━━━ Trecho do texto

Esse vinho tem passagem por barricas? Sim, não? Quanto tempo? Você, com certeza, já deve ter se feito essas perguntas ou ouviu alguém fazê-las ao degustar um vinho. Mas, o que é um vinho amadeirado, e qual é a influência que a madeira exerce na bebida?
Bom, pra início de conversa vale ressaltar que nem todos os vinhos, durante sua elaboração, passam por barricas. Tudo vai depender do estilo que o enólogo quer dar àquele produto, seja um vinho branco ou um tinto. Se o profissional desejar mais complexidade, é fundamental que opte pela passagem por barricas. Por isso, praticamente todos os grandes tintos do mundo têm algum tipo de contato com madeira. Mas não só, muitos vinhos brancos e espumantes também passam períodos amadurecendo dentro desses recipientes. Vinhos frutados e frescos, por exemplo, em que a indicação sugere que eles sejam consumidos ainda jovens, o período de maturação em barricas de carvalho não é necessário. O mesmo se pode dizer dos brancos aromáticos, alguns tipos de rosé, que normalmente não passam por esse processo. Vinhos mais básicos e de menor custo também não passam por carvalho por questões econômicas, já que a maturação em barricas pode dobrar o valor do produto final – só para termos uma ideia, uma barrica de 220 litros (a mais venda no Brasil pela Seguin Moreau, uma das maiores tonelarias do mundo) de carvalho americano custa, no Brasil, de 3 a 4 mil reais. Já uma de carvalho francês de R$ 4.700 a R$ 7 mil.

━━━━━━

▶ [Tarefa A]
No trecho sobre vinhos amadeirados, quanto custa no Brasil uma barrica de carvalho americano de 220 litros?

━━━ Trechos dos registros

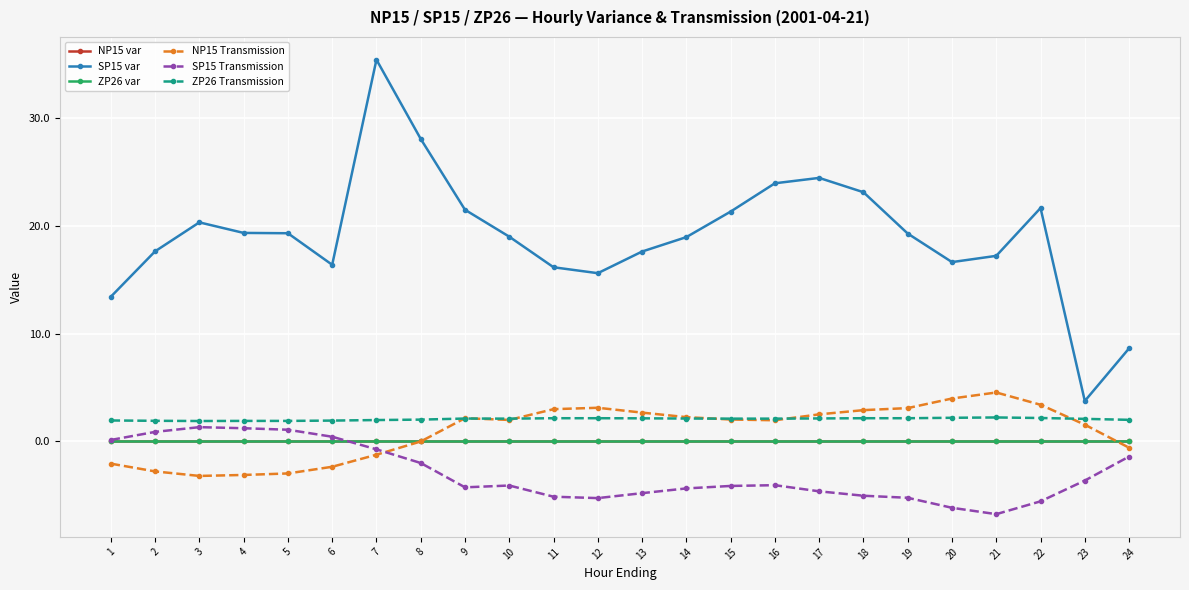

Is it true that SP15 Transmission equals -5.8 at 14?

False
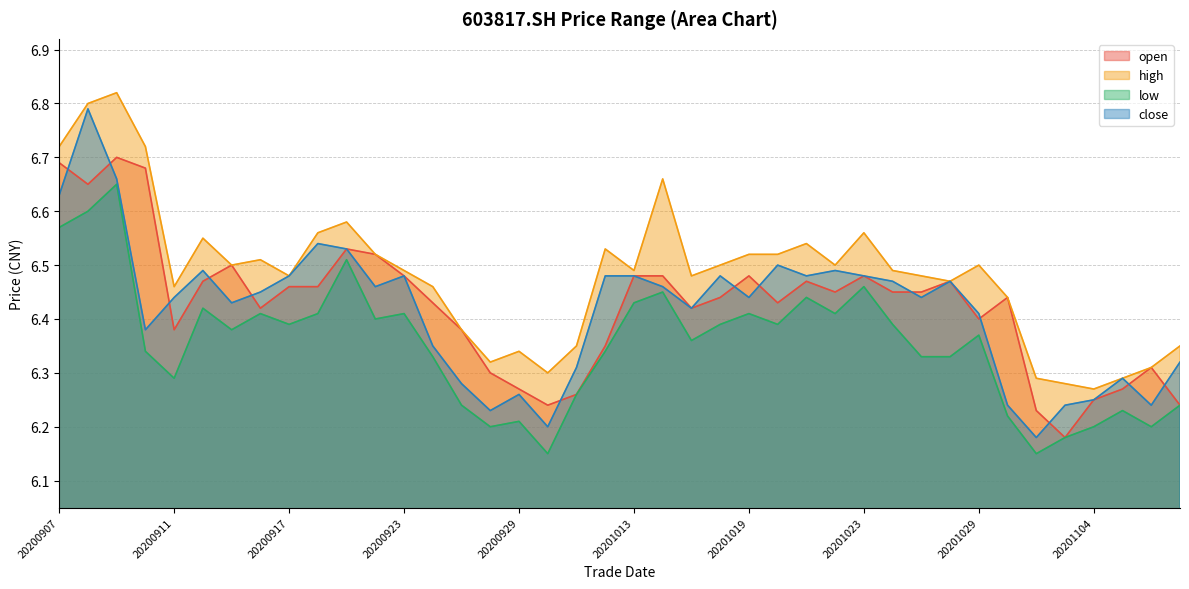

List the labels in order of low value, largest first.

20200909, 20200908, 20200907, 20200921, 20201023, 20201014, 20201021, 20201013, 20200914, 20200916, 20200918, 20200923, 20201019, 20201022, 20200922, 20200917, 20201016, 20201020, 20201026, 20200915, 20201029, 20201015, 20200910, 20201012, 20200924, 20201027, 20201028, 20200911, 20201009, 20200925, 20201109, 20201105, 20201030, 20200929, 20200928, 20201104, 20201106, 20201103, 20200930, 20201102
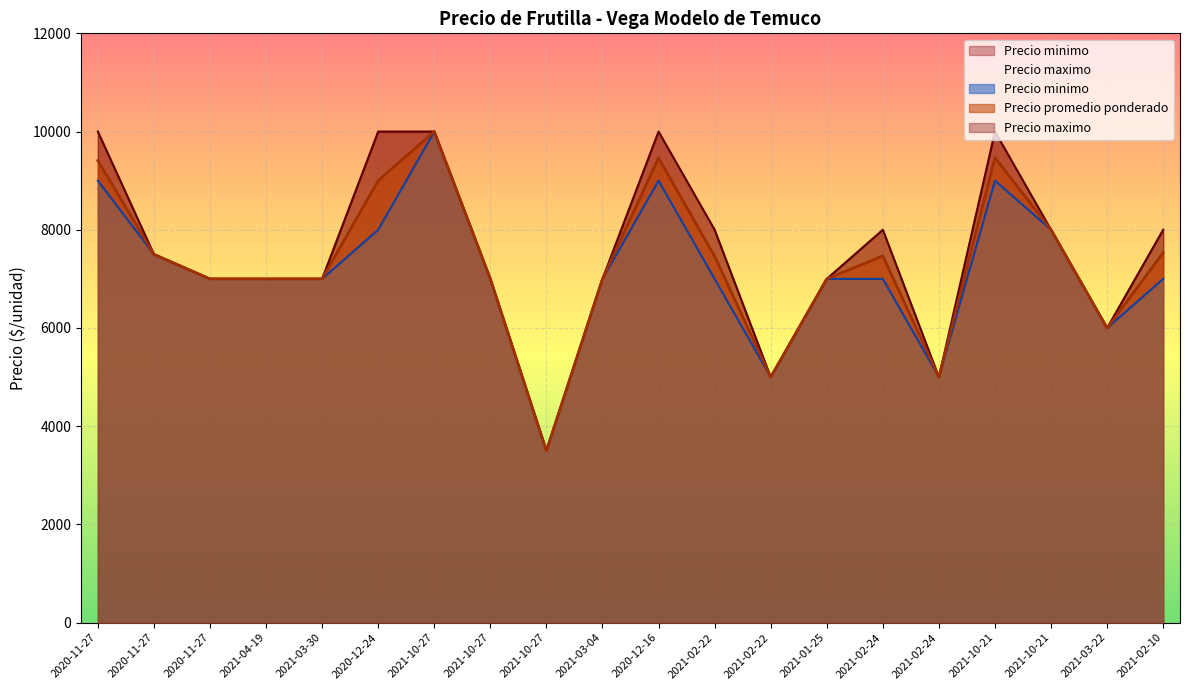

What are all the series names shown in the legend?

Precio promedio ponderado, Precio minimo, Precio maximo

━━━━━━

▶ [Tarefa B]
Transforme em uma lista JSON de strings as linhas dos registros que vão do início até a linha com "List the labels", incluindo as duas extremidades, com uma string por linha e sem as linhas em branco. Deixe as imagens fora da resposta.

▶ [Resposta escrita A]
De 3 a 4 mil reais.

▶ [Resposta escrita B]
[
  "Is it true that SP15 Transmission equals -5.8 at 14?",
  "False",
  "List the labels in order of low value, largest first."
]